_Your instructions_:
In the records below, reproduce the stretch from the line containing "scientific name: Cyperus esculentus" through the end of the records, replacing every occurrence of "common name" with "vernacular name" and leaving everything else unchanged.

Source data
■ ■ ■
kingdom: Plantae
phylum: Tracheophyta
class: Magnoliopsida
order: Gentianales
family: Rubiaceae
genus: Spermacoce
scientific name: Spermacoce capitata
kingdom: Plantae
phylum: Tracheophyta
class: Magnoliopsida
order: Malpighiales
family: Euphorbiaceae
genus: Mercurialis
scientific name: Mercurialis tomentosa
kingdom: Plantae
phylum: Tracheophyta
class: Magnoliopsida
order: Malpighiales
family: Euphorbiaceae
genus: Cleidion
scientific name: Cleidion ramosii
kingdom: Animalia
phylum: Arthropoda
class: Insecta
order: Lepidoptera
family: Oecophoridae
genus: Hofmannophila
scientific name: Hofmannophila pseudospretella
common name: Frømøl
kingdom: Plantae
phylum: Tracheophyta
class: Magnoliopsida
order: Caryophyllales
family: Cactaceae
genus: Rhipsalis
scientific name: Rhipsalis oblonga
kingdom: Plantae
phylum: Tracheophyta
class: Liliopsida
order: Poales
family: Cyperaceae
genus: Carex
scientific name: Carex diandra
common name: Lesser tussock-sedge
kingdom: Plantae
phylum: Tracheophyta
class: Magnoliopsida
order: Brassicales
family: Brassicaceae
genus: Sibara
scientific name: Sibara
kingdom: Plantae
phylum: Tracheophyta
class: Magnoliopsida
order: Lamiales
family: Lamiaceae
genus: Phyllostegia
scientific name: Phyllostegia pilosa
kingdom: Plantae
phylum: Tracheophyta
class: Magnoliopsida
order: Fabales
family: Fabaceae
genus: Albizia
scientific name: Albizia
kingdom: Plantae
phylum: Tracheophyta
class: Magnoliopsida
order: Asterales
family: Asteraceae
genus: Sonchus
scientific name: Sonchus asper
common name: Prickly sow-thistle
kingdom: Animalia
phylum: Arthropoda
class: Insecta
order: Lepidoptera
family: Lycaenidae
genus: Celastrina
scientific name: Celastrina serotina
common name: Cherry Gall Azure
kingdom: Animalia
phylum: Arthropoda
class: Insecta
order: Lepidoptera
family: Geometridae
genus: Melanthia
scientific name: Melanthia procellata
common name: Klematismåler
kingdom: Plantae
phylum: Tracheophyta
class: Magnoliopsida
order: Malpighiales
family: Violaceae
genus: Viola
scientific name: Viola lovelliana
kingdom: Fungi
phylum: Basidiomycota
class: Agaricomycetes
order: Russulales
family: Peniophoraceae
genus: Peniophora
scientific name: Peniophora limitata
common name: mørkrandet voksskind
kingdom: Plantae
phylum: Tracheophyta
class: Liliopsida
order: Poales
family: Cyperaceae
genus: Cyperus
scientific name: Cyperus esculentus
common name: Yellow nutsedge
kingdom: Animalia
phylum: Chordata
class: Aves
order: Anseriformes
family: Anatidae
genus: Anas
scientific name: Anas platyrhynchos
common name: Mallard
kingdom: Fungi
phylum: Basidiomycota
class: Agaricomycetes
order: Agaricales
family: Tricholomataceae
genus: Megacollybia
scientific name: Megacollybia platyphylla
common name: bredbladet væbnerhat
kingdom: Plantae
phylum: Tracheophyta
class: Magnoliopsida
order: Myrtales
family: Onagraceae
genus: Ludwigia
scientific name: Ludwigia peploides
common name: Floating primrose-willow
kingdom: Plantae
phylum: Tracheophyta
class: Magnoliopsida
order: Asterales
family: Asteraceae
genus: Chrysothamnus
■ ■ ■
_Answer_:
scientific name: Cyperus esculentus
vernacular name: Yellow nutsedge
kingdom: Animalia
phylum: Chordata
class: Aves
order: Anseriformes
family: Anatidae
genus: Anas
scientific name: Anas platyrhynchos
vernacular name: Mallard
kingdom: Fungi
phylum: Basidiomycota
class: Agaricomycetes
order: Agaricales
family: Tricholomataceae
genus: Megacollybia
scientific name: Megacollybia platyphylla
vernacular name: bredbladet væbnerhat
kingdom: Plantae
phylum: Tracheophyta
class: Magnoliopsida
order: Myrtales
family: Onagraceae
genus: Ludwigia
scientific name: Ludwigia peploides
vernacular name: Floating primrose-willow
kingdom: Plantae
phylum: Tracheophyta
class: Magnoliopsida
order: Asterales
family: Asteraceae
genus: Chrysothamnus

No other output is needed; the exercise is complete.